On the Query Complexity of Training Data Reconstruction in Private Learning
This addresses security concerns for private machine learning by quantifying reconstruction risks, offering foundational insights for privacy-preserving algorithms.
The paper tackles the problem of determining how many queries an adversary needs to reconstruct training data from private learners, providing the first known lower bounds on query complexity for various privacy settings, with results that are minimax optimal for all parameters.

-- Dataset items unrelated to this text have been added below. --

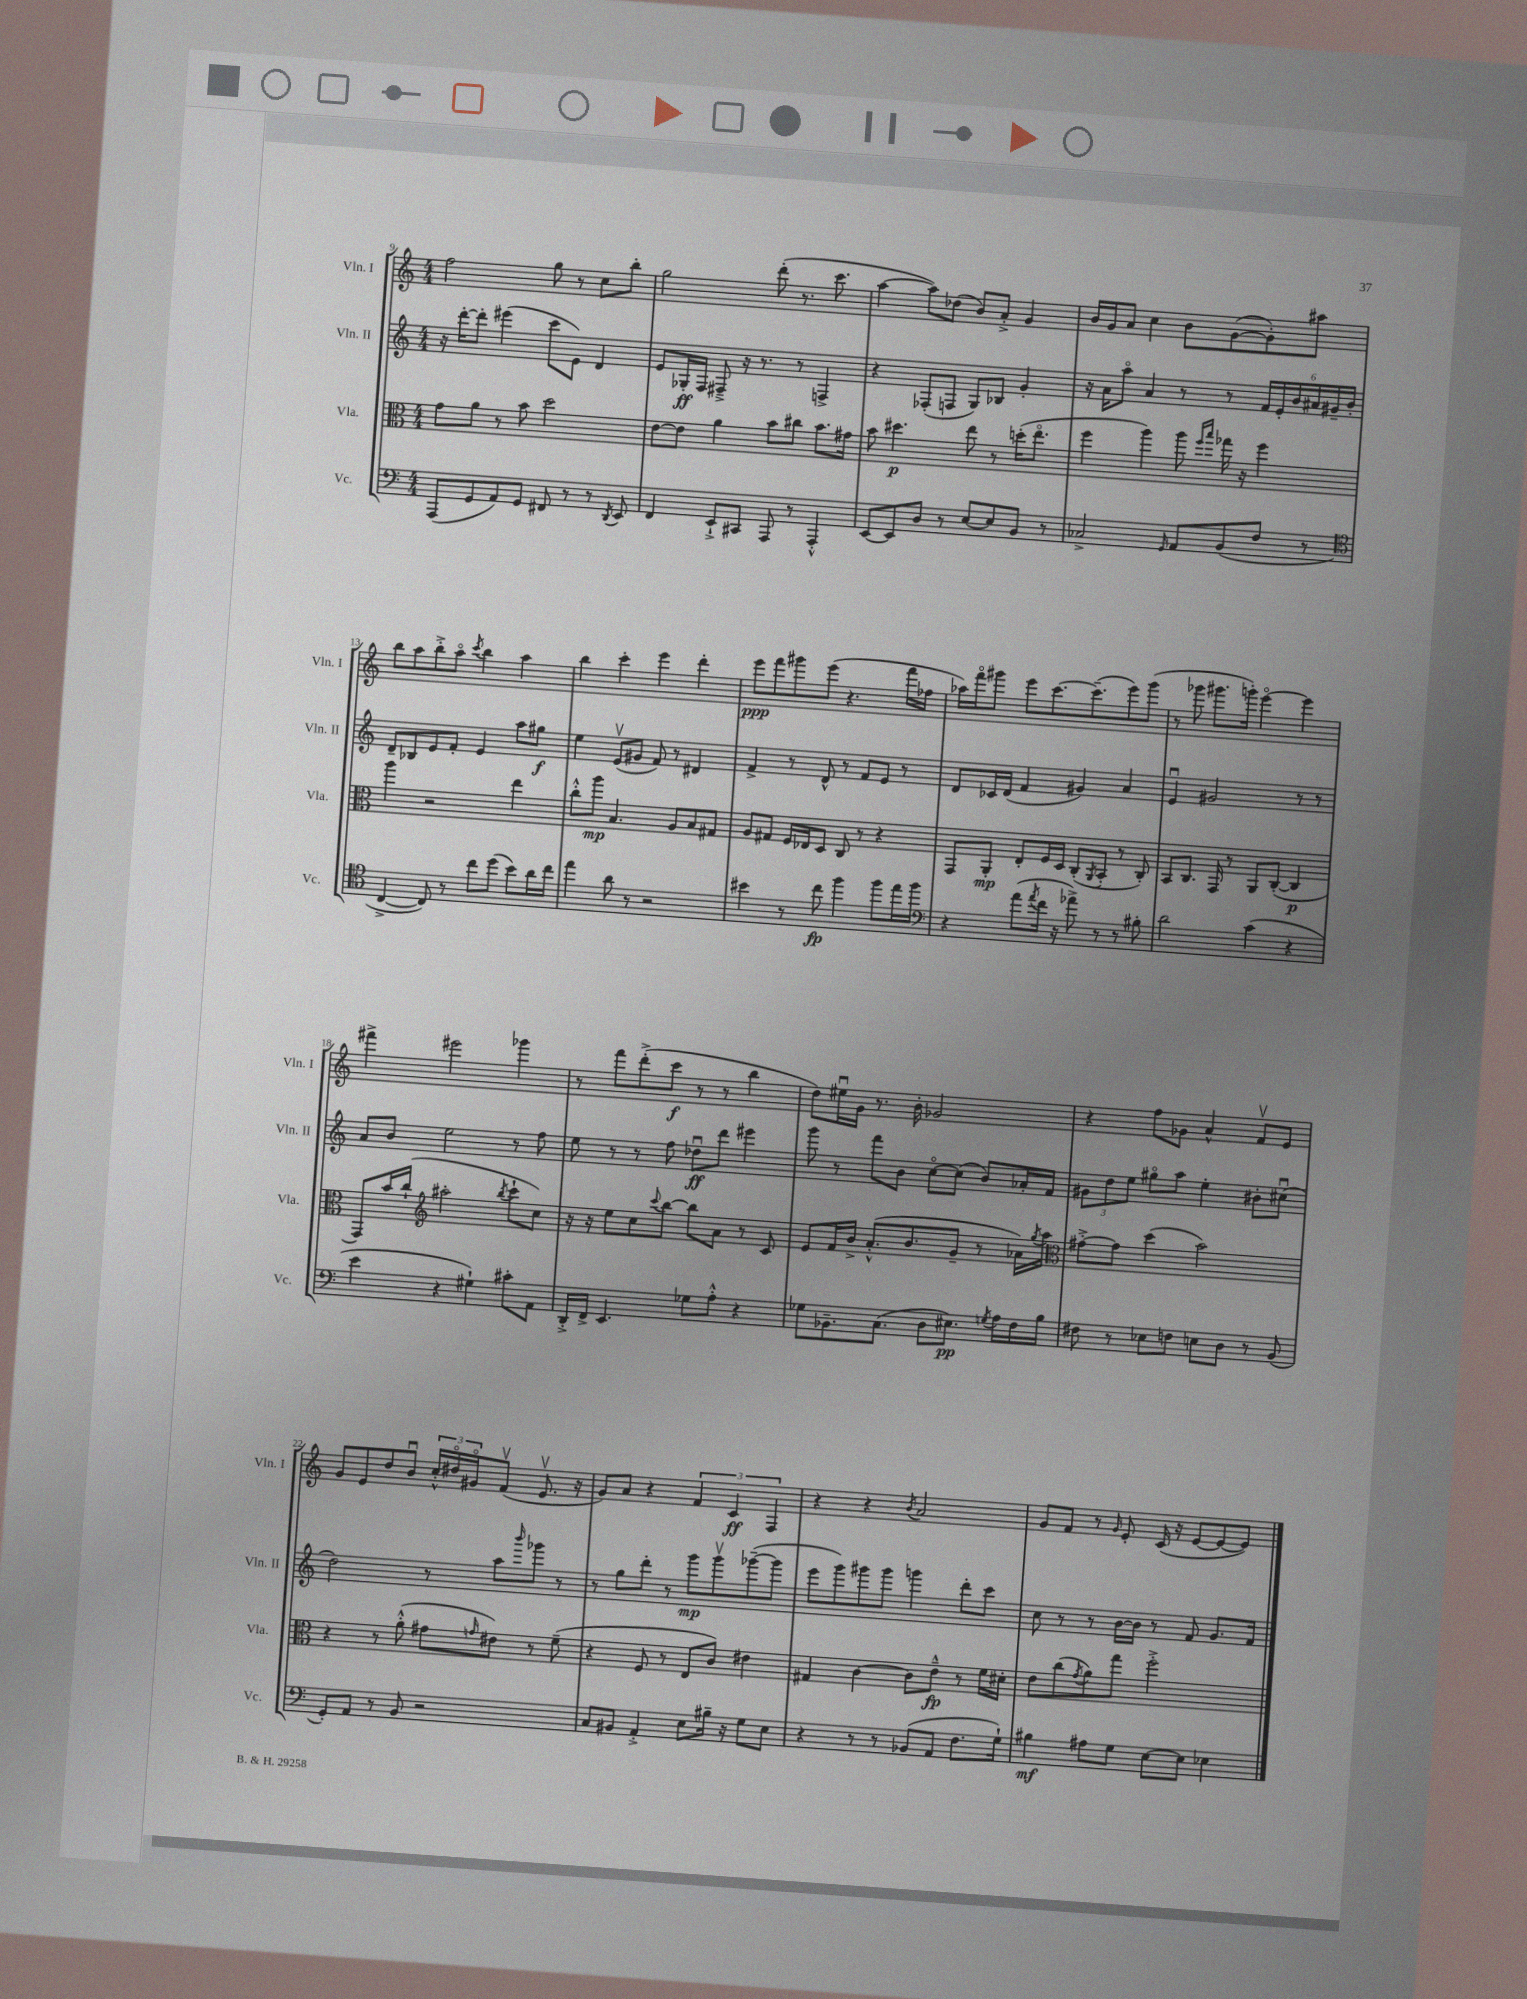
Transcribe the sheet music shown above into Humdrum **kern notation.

**kern	**kern	**kern	**kern
*staff4	*staff3	*staff2	*staff1
*clefF4	*clefC3	*clefG2	*clefG2
*k[]	*k[]	*k[]	*k[]
*M4/4	*M4/4	*M4/4	*M4/4
(8AAA	8g	16r	2ff
.	.	[16ddd'	.
8GG	8a	8ddd']	.
8AA)	8r	(4eee#	.
8GG	8b	.	.
8FF#	2dd	8ccc	8gg
8r	.	8e)	8r
8r	.	4d	8cc
8qDD	.	.	.
8EE	.	.	8bb'
=	=	=	=
4FF	[8e	8e	2gg
.	8e]	16G-'	.
.	.	16F	.
8EE`^	4a	8F#~^	.
8CC#	.	16r	.
.	.	8.r	.
8AAA	8b	.	(8ddd'
8r	8cc#	8r	8.r
4AAA'^^	8.b	4F^	.
.	.	.	8.ccc
.	16g#	.	.
=	=	=	=
[8EE	8b	4r	[4aa
8EE]	4.dd#	.	.
8D	.	(8F-'	8aa])
8r	.	8F	(8dd-
[8E	8ee	8G)	8b)
8E]	8r	8B-	8a'^
8BB	(16dd'	4g'	4g
.	8.eeo	.	.
8r	.	.	.
=	=	=	=
2C-^	4ff	16r	16b
.	.	16a	16g
.	.	8aao	8a
.	4aa)	4a	4cc
16qqGG	.	.	.
8AA	8aa	8r	8b
.	16qqff	.	.
.	16qqbb	.	.
(8BB	16gg-	8r	([8g
.	16r	.	.
8F	4ff	24f	8g'])
.	.	24e'	.
.	.	24b	.
8r	.	24a#	8aa#
.	.	24g#~	.
.	.	24b'	.
=	=	=	=
*clefC4	*	*	*
[4C^	4aa	8d~	8bb
.	.	8B-	8aa
8C])	2r	8e	8bb'^
8r	.	8f'	8aao
.	.	.	8qccc
8cc	.	4e	4bb
(8dd	.	.	.
8b)	4ee	8aa	4aa
16a	.	8gg#	.
16cc	.	.	.
=	=	=	=
4ee	8cc'^^	4ee	4bb
.	8aa	.	.
8a	4.B	(8ev	4ccc'
8r	.	8g#	.
2r	.	8f)	4eee
.	8A	8r	.
.	8B	4d#	4ddd'
.	8G#	.	.
=	=	=	=
4b#	8A	4f^	8eee
.	8G#	.	8fff
8r	16F	8r	8ggg#
.	16E-	.	.
8cc	8D	8d^^	(8eee
4ff	8C	8r	4.r
.	8r	8f	.
8ff	4r	8e	.
16ee	.	8r	16fff
16ff	.	.	16ff-
=	=	=	=
*clefF4	*	*	*
4r	8GG	8d	16aa-)
.	.	.	16fffo
.	8AA'	16c-	8ggg#
.	.	(16d	.
(8a	8E'	4f	8eee
8qa	.	.	.
16f	16F	.	[8.ccc
16r	16D	.	.
8a-^)	(8C'	4g#)	.
.	.	.	(8.ccc~]
.	8qAA	.	.
8r	8BB'	.	.
8r	8r	4a	8eee)
8B#'	8C')	.	(8ggg#
=	=	=	=
2d	8BB	4eu	8r
.	8.C	.	8ggg-
.	.	2g#	8.ggg#
.	16GG	.	.
.	8r	.	.
.	.	.	16ggg')
(4c	8AA	.	[4eeeo
.	([8C'	.	.
4r	4C]	8r	4eee]
.	.	8r	.
=	=	=	=
4e	8GG)	8a	4fff#^
.	16b	8b	.
.	(16cc`	.	.
*	*clefG2	*	*
4r	2aa#'	2ee	2eee#
4G#`)	.	.	.
.	8qbb	.	.
8c#'	8ccc`	8r	4ggg-
8AA	8cc)	8ff	.
=	=	=	=
16DD'^	16r	8ee	8r
16FF^	16r	.	.
4.EE	8ee	8r	8fff
.	8cc	8r	(8ddd'^
.	8qqccc	.	.
.	[8bb	8ff	8ccc
8G-	8bb]	8dd-u	8r
8A'^^	8a	8ddd	8r
4r	8r	4eee#	4bb
.	8c	.	.
=	=	=	=
8G-	8e	8ggg	8dd)
8.BB-~	16f	8r	16ee#u
.	16b^	.	16g
.	(8.a'^^	8fff	8.r
(8.C	.	.	.
.	.	8b	.
.	8.b	.	16b'
8D	.	[8cco	2g-
8.E#)	8g~	(8cc]	.
.	8r	8b)	.
8qG	.	.	.
16A	.	.	.
16F	16a-)	16a-'	.
.	8qgg	.	.
16B	16aa	16f	.
=	=	=	=
*	*clefC3	*	*
8F#	[8g#'^	12g#	4r
.	.	12dd	.
8r	8g#]	.	.
.	.	12ee	.
8E-	(4dd	8gg#o	8ff
8F	.	8aa	8g-
8E	2b)	4ee'	4a^^
8D	.	.	.
8r	.	8b#'	8fv
(8BB	.	(8cc#u	8e
=	=	=	=
8GG')	4r	2dd)	8g
8AA	.	.	8e
8r	8r	.	8dd
8BB	(8a'^^	.	8bu
2r	8g#	8r	24cc'^^
.	.	.	24dd#o
.	.	.	24g#o
.	16qqg	.	.
.	8e#)	8aa	(8fv
.	.	16qqbbb	.
.	8r	8ggg-	8.ev
.	(8f~	8r	.
.	.	.	16r
=	=	=	=
8C	4r	8r	8g)
8BB#	.	8gg	8a
4AA'^	8F	8ddd'	4r
.	8r	8r	.
8E	8E	8ggg	6f
16B#~	8c)	8gggv	.
.	.	.	6c
16r	.	.	.
8G	4e#	([8ggg-~	.
.	.	.	6F
8E	.	8ggg-]	.
=	=	=	=
4r	4G#	8eee	4r
.	.	8ggg)	.
8r	[4c	8ggg#	4r
8r	.	8ggg#	.
.	.	.	8qb
(8BB-	8c]	4ggg	2a
8AA	8e~^^	.	.
8.F	8r	8ddd'	.
.	16f	8ccc	.
16G`)	16d#'	.	.
=	=	=	=
4B#	8e	8cc	8g
.	(8cc	8r	8f
.	8qg	.	.
8A#	8a)	8r	8r
.	.	.	16qqg
8G	8gg	[16b	8e'
.	.	16b]	.
[8E	2ff'^	8r	(16c
.	.	.	16r
8E]	.	8f	[8e
4E-	.	8.g	8e_
.	.	.	8e])
.	.	16f	.
==	==	==	==
*-	*-	*-	*-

We analyze the number of queries that a whitebox adversary needs to make to a private learner in order to reconstruct its training data. For $(ε, δ)$ DP learners with training data drawn from any arbitrary compact metric space, we provide the \emph{first known lower bounds on the adversary's query complexity} as a function of the learner's privacy parameters. \emph{Our results are minimax optimal for every $ε\geq 0, δ\in [0, 1]$, covering both $ε$-DP and $(0, δ)$ DP as corollaries}. Beyond this, we obtain query complexity lower bounds for $(α, ε)$ Rényi DP learners that are valid for any $α> 1, ε\geq 0$. Finally, we analyze data reconstruction attacks on locally compact metric spaces via the framework of Metric DP, a generalization of DP that accounts for the underlying metric structure of the data. In this setting, we provide the first known analysis of data reconstruction in unbounded, high dimensional spaces and obtain query complexity lower bounds that are nearly tight modulo logarithmic factors.